### EXERCISE AIM
Could you please repeat the data below word for word?

### SUPPLIED DATA
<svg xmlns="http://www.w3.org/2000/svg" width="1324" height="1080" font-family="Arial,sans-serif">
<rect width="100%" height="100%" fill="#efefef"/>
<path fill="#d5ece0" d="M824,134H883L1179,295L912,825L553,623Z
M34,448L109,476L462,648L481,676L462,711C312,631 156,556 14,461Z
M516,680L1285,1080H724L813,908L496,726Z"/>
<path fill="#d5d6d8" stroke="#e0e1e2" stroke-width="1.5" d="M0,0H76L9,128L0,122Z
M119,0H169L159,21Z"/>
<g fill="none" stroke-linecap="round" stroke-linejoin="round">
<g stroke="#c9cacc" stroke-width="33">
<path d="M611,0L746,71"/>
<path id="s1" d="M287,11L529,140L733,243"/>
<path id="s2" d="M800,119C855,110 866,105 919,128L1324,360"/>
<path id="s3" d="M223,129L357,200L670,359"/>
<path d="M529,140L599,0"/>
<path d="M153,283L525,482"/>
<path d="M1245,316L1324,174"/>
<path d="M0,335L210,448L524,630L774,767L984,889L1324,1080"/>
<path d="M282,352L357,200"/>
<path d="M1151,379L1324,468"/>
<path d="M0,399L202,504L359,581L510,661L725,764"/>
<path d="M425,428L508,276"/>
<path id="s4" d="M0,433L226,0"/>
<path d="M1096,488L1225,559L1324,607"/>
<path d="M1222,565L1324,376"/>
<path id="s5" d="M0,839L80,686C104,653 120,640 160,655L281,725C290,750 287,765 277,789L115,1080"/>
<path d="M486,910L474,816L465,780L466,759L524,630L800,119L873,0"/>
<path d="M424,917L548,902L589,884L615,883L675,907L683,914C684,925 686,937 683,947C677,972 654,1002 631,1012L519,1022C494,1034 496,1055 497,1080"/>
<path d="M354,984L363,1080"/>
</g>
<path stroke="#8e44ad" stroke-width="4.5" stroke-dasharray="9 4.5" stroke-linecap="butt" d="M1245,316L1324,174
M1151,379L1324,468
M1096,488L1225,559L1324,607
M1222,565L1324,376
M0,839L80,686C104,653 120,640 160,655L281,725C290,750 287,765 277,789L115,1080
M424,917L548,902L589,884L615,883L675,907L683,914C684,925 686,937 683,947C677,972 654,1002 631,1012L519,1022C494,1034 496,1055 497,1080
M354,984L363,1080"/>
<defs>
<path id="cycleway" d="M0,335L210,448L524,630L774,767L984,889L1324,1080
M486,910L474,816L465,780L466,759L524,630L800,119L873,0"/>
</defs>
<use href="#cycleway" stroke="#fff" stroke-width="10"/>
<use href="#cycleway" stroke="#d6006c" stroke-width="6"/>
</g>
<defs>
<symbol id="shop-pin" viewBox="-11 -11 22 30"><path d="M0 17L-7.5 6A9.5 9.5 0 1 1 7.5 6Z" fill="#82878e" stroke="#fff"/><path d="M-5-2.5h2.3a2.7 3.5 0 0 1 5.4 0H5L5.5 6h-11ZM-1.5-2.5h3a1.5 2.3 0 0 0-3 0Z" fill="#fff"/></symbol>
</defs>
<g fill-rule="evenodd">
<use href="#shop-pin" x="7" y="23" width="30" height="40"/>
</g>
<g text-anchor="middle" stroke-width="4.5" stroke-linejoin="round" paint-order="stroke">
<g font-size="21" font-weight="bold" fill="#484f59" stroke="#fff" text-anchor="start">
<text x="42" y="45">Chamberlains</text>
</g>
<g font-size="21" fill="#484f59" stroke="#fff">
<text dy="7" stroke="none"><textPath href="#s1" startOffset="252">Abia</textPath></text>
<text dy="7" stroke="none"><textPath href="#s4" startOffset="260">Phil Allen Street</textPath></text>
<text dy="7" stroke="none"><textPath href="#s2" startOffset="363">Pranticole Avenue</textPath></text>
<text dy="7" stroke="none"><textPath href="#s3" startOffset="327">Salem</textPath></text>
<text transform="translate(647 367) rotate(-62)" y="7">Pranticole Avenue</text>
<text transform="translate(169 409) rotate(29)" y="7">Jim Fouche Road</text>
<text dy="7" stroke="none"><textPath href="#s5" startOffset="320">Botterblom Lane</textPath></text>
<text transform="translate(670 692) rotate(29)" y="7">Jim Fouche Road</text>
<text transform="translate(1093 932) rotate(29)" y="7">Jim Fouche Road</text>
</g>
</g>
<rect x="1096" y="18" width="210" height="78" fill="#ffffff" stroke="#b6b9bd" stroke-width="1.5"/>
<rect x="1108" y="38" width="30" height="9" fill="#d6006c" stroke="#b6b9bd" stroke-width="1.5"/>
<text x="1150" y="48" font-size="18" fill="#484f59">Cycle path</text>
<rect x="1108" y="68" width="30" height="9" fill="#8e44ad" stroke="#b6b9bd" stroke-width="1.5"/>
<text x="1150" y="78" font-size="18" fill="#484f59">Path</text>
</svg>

### TASK RESPONSE
<svg xmlns="http://www.w3.org/2000/svg" width="1324" height="1080" font-family="Arial,sans-serif">
<rect width="100%" height="100%" fill="#efefef"/>
<path fill="#d5ece0" d="M824,134H883L1179,295L912,825L553,623Z
M34,448L109,476L462,648L481,676L462,711C312,631 156,556 14,461Z
M516,680L1285,1080H724L813,908L496,726Z"/>
<path fill="#d5d6d8" stroke="#e0e1e2" stroke-width="1.5" d="M0,0H76L9,128L0,122Z
M119,0H169L159,21Z"/>
<g fill="none" stroke-linecap="round" stroke-linejoin="round">
<g stroke="#c9cacc" stroke-width="33">
<path d="M611,0L746,71"/>
<path id="s1" d="M287,11L529,140L733,243"/>
<path id="s2" d="M800,119C855,110 866,105 919,128L1324,360"/>
<path id="s3" d="M223,129L357,200L670,359"/>
<path d="M529,140L599,0"/>
<path d="M153,283L525,482"/>
<path d="M1245,316L1324,174"/>
<path d="M0,335L210,448L524,630L774,767L984,889L1324,1080"/>
<path d="M282,352L357,200"/>
<path d="M1151,379L1324,468"/>
<path d="M0,399L202,504L359,581L510,661L725,764"/>
<path d="M425,428L508,276"/>
<path id="s4" d="M0,433L226,0"/>
<path d="M1096,488L1225,559L1324,607"/>
<path d="M1222,565L1324,376"/>
<path id="s5" d="M0,839L80,686C104,653 120,640 160,655L281,725C290,750 287,765 277,789L115,1080"/>
<path d="M486,910L474,816L465,780L466,759L524,630L800,119L873,0"/>
<path d="M424,917L548,902L589,884L615,883L675,907L683,914C684,925 686,937 683,947C677,972 654,1002 631,1012L519,1022C494,1034 496,1055 497,1080"/>
<path d="M354,984L363,1080"/>
</g>
<path stroke="#8e44ad" stroke-width="4.5" stroke-dasharray="9 4.5" stroke-linecap="butt" d="M1245,316L1324,174
M1151,379L1324,468
M1096,488L1225,559L1324,607
M1222,565L1324,376
M0,839L80,686C104,653 120,640 160,655L281,725C290,750 287,765 277,789L115,1080
M424,917L548,902L589,884L615,883L675,907L683,914C684,925 686,937 683,947C677,972 654,1002 631,1012L519,1022C494,1034 496,1055 497,1080
M354,984L363,1080"/>
<defs>
<path id="cycleway" d="M0,335L210,448L524,630L774,767L984,889L1324,1080
M486,910L474,816L465,780L466,759L524,630L800,119L873,0"/>
</defs>
<use href="#cycleway" stroke="#fff" stroke-width="10"/>
<use href="#cycleway" stroke="#d6006c" stroke-width="6"/>
</g>
<defs>
<symbol id="shop-pin" viewBox="-11 -11 22 30"><path d="M0 17L-7.5 6A9.5 9.5 0 1 1 7.5 6Z" fill="#82878e" stroke="#fff"/><path d="M-5-2.5h2.3a2.7 3.5 0 0 1 5.4 0H5L5.5 6h-11ZM-1.5-2.5h3a1.5 2.3 0 0 0-3 0Z" fill="#fff"/></symbol>
</defs>
<g fill-rule="evenodd">
<use href="#shop-pin" x="7" y="23" width="30" height="40"/>
</g>
<g text-anchor="middle" stroke-width="4.5" stroke-linejoin="round" paint-order="stroke">
<g font-size="21" font-weight="bold" fill="#484f59" stroke="#fff" text-anchor="start">
<text x="42" y="45">Chamberlains</text>
</g>
<g font-size="21" fill="#484f59" stroke="#fff">
<text dy="7" stroke="none"><textPath href="#s1" startOffset="252">Abia</textPath></text>
<text dy="7" stroke="none"><textPath href="#s4" startOffset="260">Phil Allen Street</textPath></text>
<text dy="7" stroke="none"><textPath href="#s2" startOffset="363">Pranticole Avenue</textPath></text>
<text dy="7" stroke="none"><textPath href="#s3" startOffset="327">Salem</textPath></text>
<text transform="translate(647 367) rotate(-62)" y="7">Pranticole Avenue</text>
<text transform="translate(169 409) rotate(29)" y="7">Jim Fouche Road</text>
<text dy="7" stroke="none"><textPath href="#s5" startOffset="320">Botterblom Lane</textPath></text>
<text transform="translate(670 692) rotate(29)" y="7">Jim Fouche Road</text>
<text transform="translate(1093 932) rotate(29)" y="7">Jim Fouche Road</text>
</g>
</g>
<rect x="1096" y="18" width="210" height="78" fill="#ffffff" stroke="#b6b9bd" stroke-width="1.5"/>
<rect x="1108" y="38" width="30" height="9" fill="#d6006c" stroke="#b6b9bd" stroke-width="1.5"/>
<text x="1150" y="48" font-size="18" fill="#484f59">Cycle path</text>
<rect x="1108" y="68" width="30" height="9" fill="#8e44ad" stroke="#b6b9bd" stroke-width="1.5"/>
<text x="1150" y="78" font-size="18" fill="#484f59">Path</text>
</svg>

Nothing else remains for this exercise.